Lebanon Tuesday made a new offer to a visiting US mediator over a maritime border deal with Israel, holding back on demands for territory where Israel plans to imminently extract gas, an official said.

Beirut’s proposal however included a claim for all of a separate field that it had initially only sought part of, the official close to the negotiations said.

For the latest headlines, follow our Google News channel online or via the app.

The new offer was made during meetings between Lebanon’s top leaders and US envoy Amos Hochstein, who landed in Beirut on Monday to relaunch indirect negotiations between Lebanon and Israel after a year-long pause.

Lebanese authorities last week had requested Hochstein visit after a gas production vessel arrived in Israel to launch extraction operations in the Karish offshore field, drawing condemnation from Lebanon, which had laid claim to parts of it.

But in meetings Tuesday with Hochstein, Lebanon’s top leaders pushed for the country’s maritime border to exclude Karish and include the whole of the nearby Qana field instead, the official close to the negotiations told AFP.

“We want the entire Qana field,” the official said on condition of anonymity because he was not authorized to speak on the issue.

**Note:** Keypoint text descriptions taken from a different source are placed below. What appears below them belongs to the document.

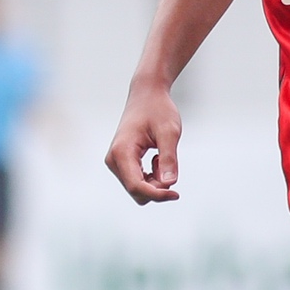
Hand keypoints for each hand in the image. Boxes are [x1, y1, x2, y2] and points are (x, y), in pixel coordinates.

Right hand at [105, 79, 183, 202]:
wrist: (146, 94)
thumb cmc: (157, 109)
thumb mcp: (169, 132)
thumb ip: (169, 158)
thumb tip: (170, 183)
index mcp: (121, 152)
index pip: (136, 186)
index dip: (157, 194)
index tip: (176, 193)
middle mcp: (113, 159)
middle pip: (136, 191)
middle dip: (157, 187)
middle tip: (170, 166)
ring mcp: (115, 162)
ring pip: (137, 189)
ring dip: (155, 182)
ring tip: (162, 158)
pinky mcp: (120, 162)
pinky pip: (136, 182)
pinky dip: (151, 177)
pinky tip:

Lebanon had initially demanded 860 square kilometers (330 square miles) of territory in the disputed maritime area, including part of Qana.

It then asked for an additional 1,430 square kilometers, also taking in part of Karish.

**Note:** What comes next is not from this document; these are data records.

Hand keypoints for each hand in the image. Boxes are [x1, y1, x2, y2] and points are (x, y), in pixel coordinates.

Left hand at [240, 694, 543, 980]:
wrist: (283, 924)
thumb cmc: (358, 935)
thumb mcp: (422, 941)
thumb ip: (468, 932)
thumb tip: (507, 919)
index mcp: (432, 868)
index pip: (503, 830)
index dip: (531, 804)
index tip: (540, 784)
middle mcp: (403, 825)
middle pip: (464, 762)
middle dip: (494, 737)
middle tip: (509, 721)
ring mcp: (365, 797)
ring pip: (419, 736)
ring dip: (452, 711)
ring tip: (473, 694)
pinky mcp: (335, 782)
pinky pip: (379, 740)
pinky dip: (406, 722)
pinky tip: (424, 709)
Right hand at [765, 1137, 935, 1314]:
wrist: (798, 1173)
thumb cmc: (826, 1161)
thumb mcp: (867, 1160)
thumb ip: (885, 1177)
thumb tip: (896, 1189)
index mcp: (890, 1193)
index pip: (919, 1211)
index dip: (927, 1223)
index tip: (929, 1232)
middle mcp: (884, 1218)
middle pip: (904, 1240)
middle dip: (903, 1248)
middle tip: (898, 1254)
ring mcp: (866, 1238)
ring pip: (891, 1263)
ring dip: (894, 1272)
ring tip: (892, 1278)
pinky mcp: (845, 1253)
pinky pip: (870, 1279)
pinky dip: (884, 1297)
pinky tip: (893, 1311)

In Tuesday’s offer, Lebanon “proposed increasing its initial demand for 860 square kilometers... to about 1,200 square kilometers,” the official said, taking in all of Qana but none of Karish.

Hochstein will submit the new offer to Israel then relay its response to Lebanon.

President Michel Aoun urged the US envoy to proceed swiftly following Tuesday’s meeting.

Lebanon and Israel last fought a war in 2006, have no diplomatic relations and are separated by a UN-patrolled border.

They had resumed negotiations over their maritime frontier in 2020 but the process was stalled by Beirut’s claim that the map used by the United Nations in the talks needed modifying.